Abstract: Collaborating across our domains as historians (of science, of art), we inquire into the intellectual, technical, and cultural histories of recent operative images of environmental disaster. We are interested in how something as diffuse as “the environment” comes to be seen, and how contemporary images also obscure. Just as every statement requires a silence to render it audible, so regimes of the visible require invisibilities: blanks and voids that shadow and adumbrate what we see and “know.” Contemporary images necessarily call on cultures of seeing and traditions honed through centuries of landscapes, summoning genre and the aesthetics of the sublime. We pursue specific case studies to assess how the visibility operates to produce specific kinds of knowledge, and functional ignorance. Under water, on the ground, and in the air, images proliferate; states and corporations attempt to control the visual narrative, even as activists and scientists rely on images as never before. Inevitably, we encounter the special challenge presented to humans by new “senses” of planetary alteration. How can humans make visible global systemic effects, which transcend normal registers of visual culture in their temporal and spatial scales?

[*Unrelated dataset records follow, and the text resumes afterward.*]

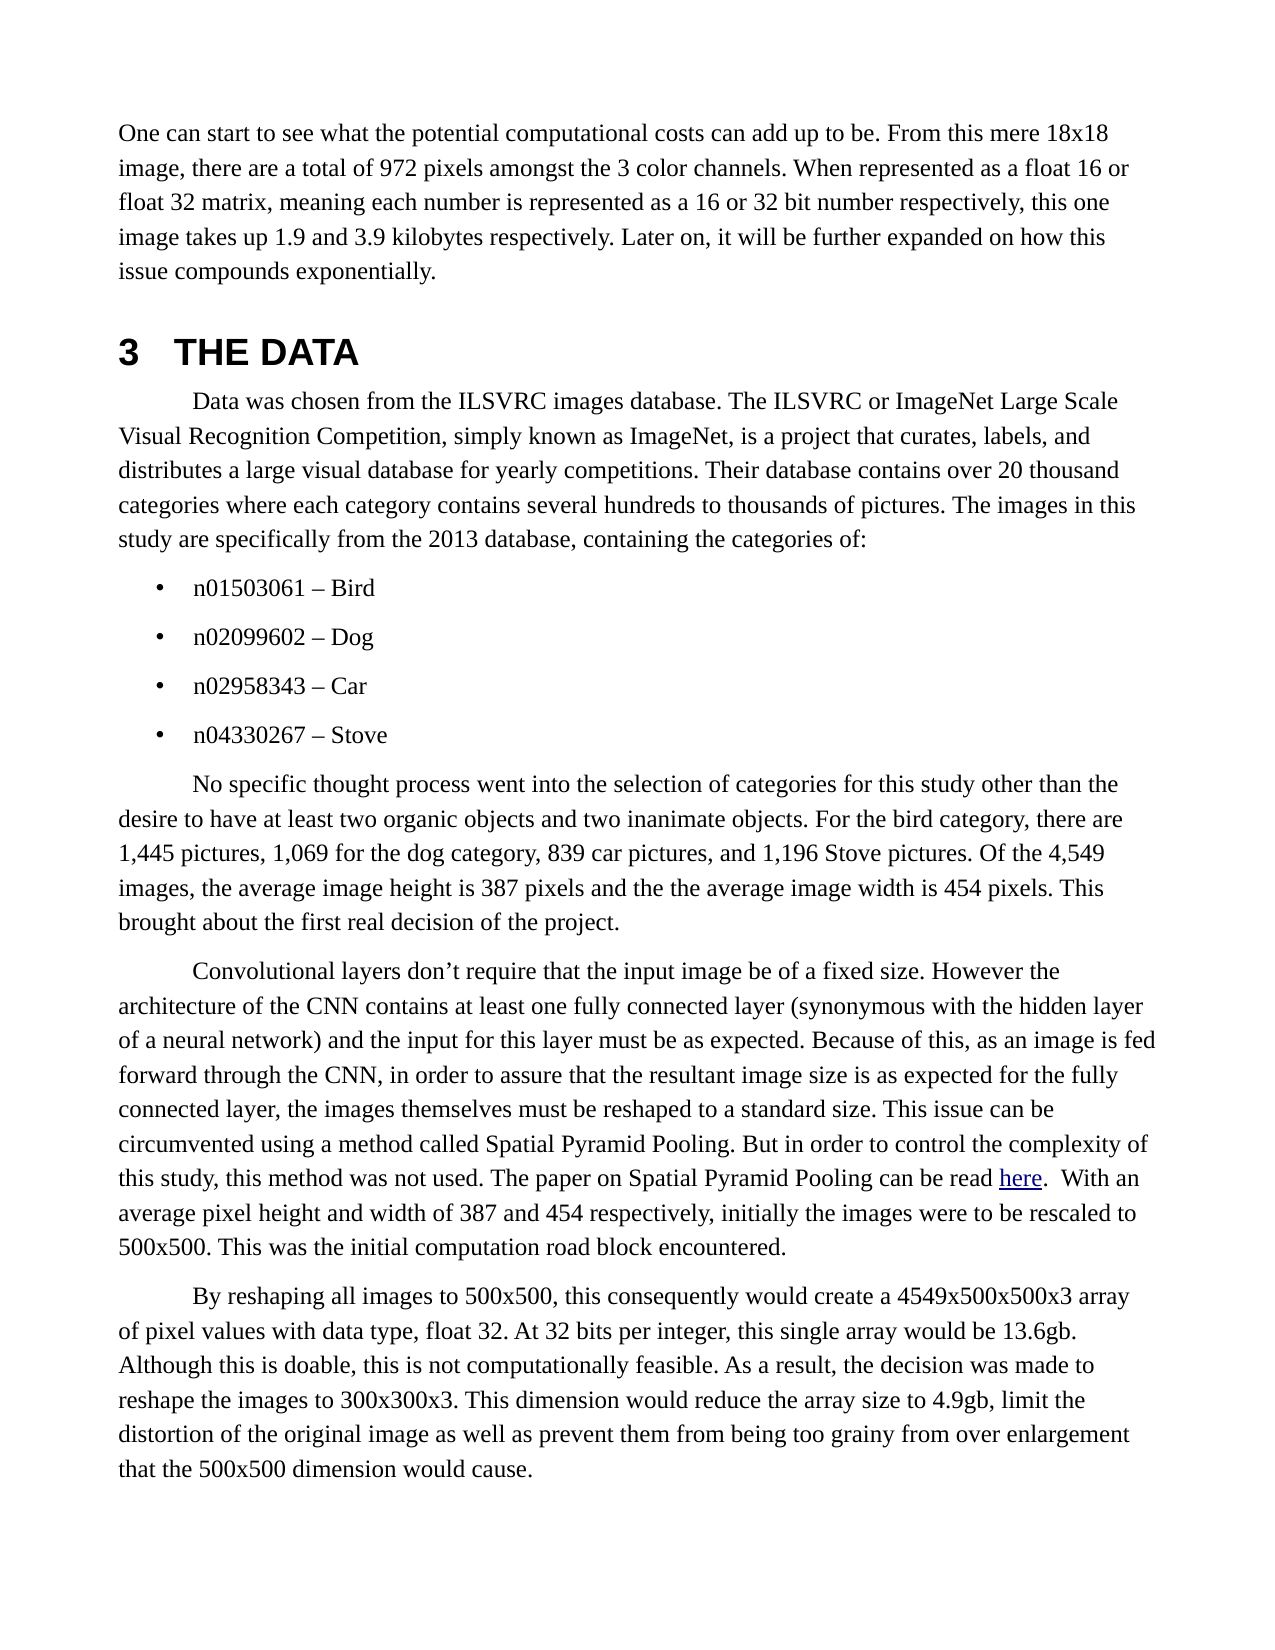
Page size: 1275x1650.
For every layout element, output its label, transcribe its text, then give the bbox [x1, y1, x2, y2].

text No specific thought process went into the selection of categories for this study other than the desire to have at least two organic objects and two inanimate objects. For the bird category, there are 1,445 pictures, 1,069 for the dog category, 839 car pictures, and 1,196 Stove pictures. Of the 4,549 images, the average image height is 387 pixels and the the average image width is 454 pixels. This brought about the first real decision of the project. [118, 769, 1157, 936]
list n04330267 – Stove [156, 720, 1157, 749]
list n02099602 – Dog [156, 622, 1157, 651]
list n02958343 – Car [156, 671, 1157, 700]
text Convolutional layers don’t require that the input image be of a fixed size. However the architecture of the CNN contains at least one fully connected layer (synonymous with the hidden layer of a neural network) and the input for this layer must be as expected. Because of this, as an image is fed forward through the CNN, in order to assure that the resultant image size is as expected for the fully connected layer, the images themselves must be reshaped to a standard size. This issue can be circumvented using a method called Spatial Pyramid Pooling. But in order to control the complexity of this study, this method was not used. The paper on Spatial Pyramid Pooling can be read here. With an average pixel height and width of 387 and 454 respectively, initially the images were to be rescaled to 500x500. This was the initial computation road block encountered. [118, 956, 1157, 1261]
subtitle THE DATA [118, 330, 1157, 374]
text By reshaping all images to 500x500, this consequently would create a 4549x500x500x3 array of pixel values with data type, float 32. At 32 bits per integer, this single array would be 13.6gb. Although this is doable, this is not computationally feasible. As a result, the decision was made to reshape the images to 300x300x3. This dimension would reduce the array size to 4.9gb, limit the distortion of the original image as well as prevent them from being too grainy from over enlargement that the 500x500 dimension would cause. [118, 1281, 1157, 1482]
text One can start to see what the potential computational costs can add up to be. From this mere 18x18 image, there are a total of 972 pixels amongst the 3 color channels. When represented as a float 16 or float 32 matrix, meaning each number is represented as a 16 or 32 bit number respectively, this one image takes up 1.9 and 3.9 kilobytes respectively. Later on, it will be further expanded on how this issue compounds exponentially. [118, 118, 1157, 285]
list n01503061 – Bird [156, 573, 1157, 602]
text Data was chosen from the ILSVRC images database. The ILSVRC or ImageNet Large Scale Visual Recognition Competition, simply known as ImageNet, is a project that curates, labels, and distributes a large visual database for yearly competitions. Their database contains over 20 thousand categories where each category contains several hundreds to thousands of pictures. The images in this study are specifically from the 2013 database, containing the categories of: [118, 386, 1157, 553]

Ultimately, we argue for a mesh of cultural and technical operations that feed imaginaries, incorporating olfactory, haptic, microbial, ethical, and data-driven modes of being. Visibilities alone are not enough.

Plenary address : Sensing Symbiontics, or, being with archaeo-bacteria
May 3rd 6PM @ EV 1.605

Abstract: “Symbiontics” is a portmanteau for a polemic: let us set a new goal for our cultural evolution, in collaboration with the earth systems and multiplied species on which we utterly depend. Symbiosis, in my polemic, is that which is, hence “ontic” in the terms of technical philosophy. Symbiontics is thus how life is organized into its reality, whether or not we humans can perceive that “given” with our partial system of consciousness. Thinking with a range of contemporary art works that lead us in the right direction, I explore how sensory studies can serve as the opening wedge for a critique and an awakening, through which the obsessions of Western philosophy (privileging the phantasmagorical “individual,” his “rational mind,” and his “internal representations”) might finally be set aside. In the clearing thus produced, we might glimpse, touch, taste, smell, and hum with that which is, (ontics). Sensing the message of evolution, we might be able to resonate with the fact that we are cooperative amalgams of anerobic single-celled organisms and other archaeobacteria, further porting a swarm of bacteria that monitor our mood, digest our food, and provide a constant stream of information to our immune system. Knowing that our sensory cells derive from ancient partnerships formed with spirochetic bacteria, whose wriggling chemical and electromagnetic sensitivities give us our haptic, auditory, olfactory, and retinal access to the world, informs symbiontics’ polemic. It also deepens aesthetic understandings of contemporary bio-art in a variety of new media installations. Can we use our strange tools of art (Noë) and cultural discourse to open ourselves to these resonant frequencies, these ancient collaborators within? I argue for a collective imaginary: to feel symbiosis as the truer order of things, letting sensory studies lead us to new visceral certainty about our interspecies dependencies.

Followed by a “A Feast for the Senses” reception.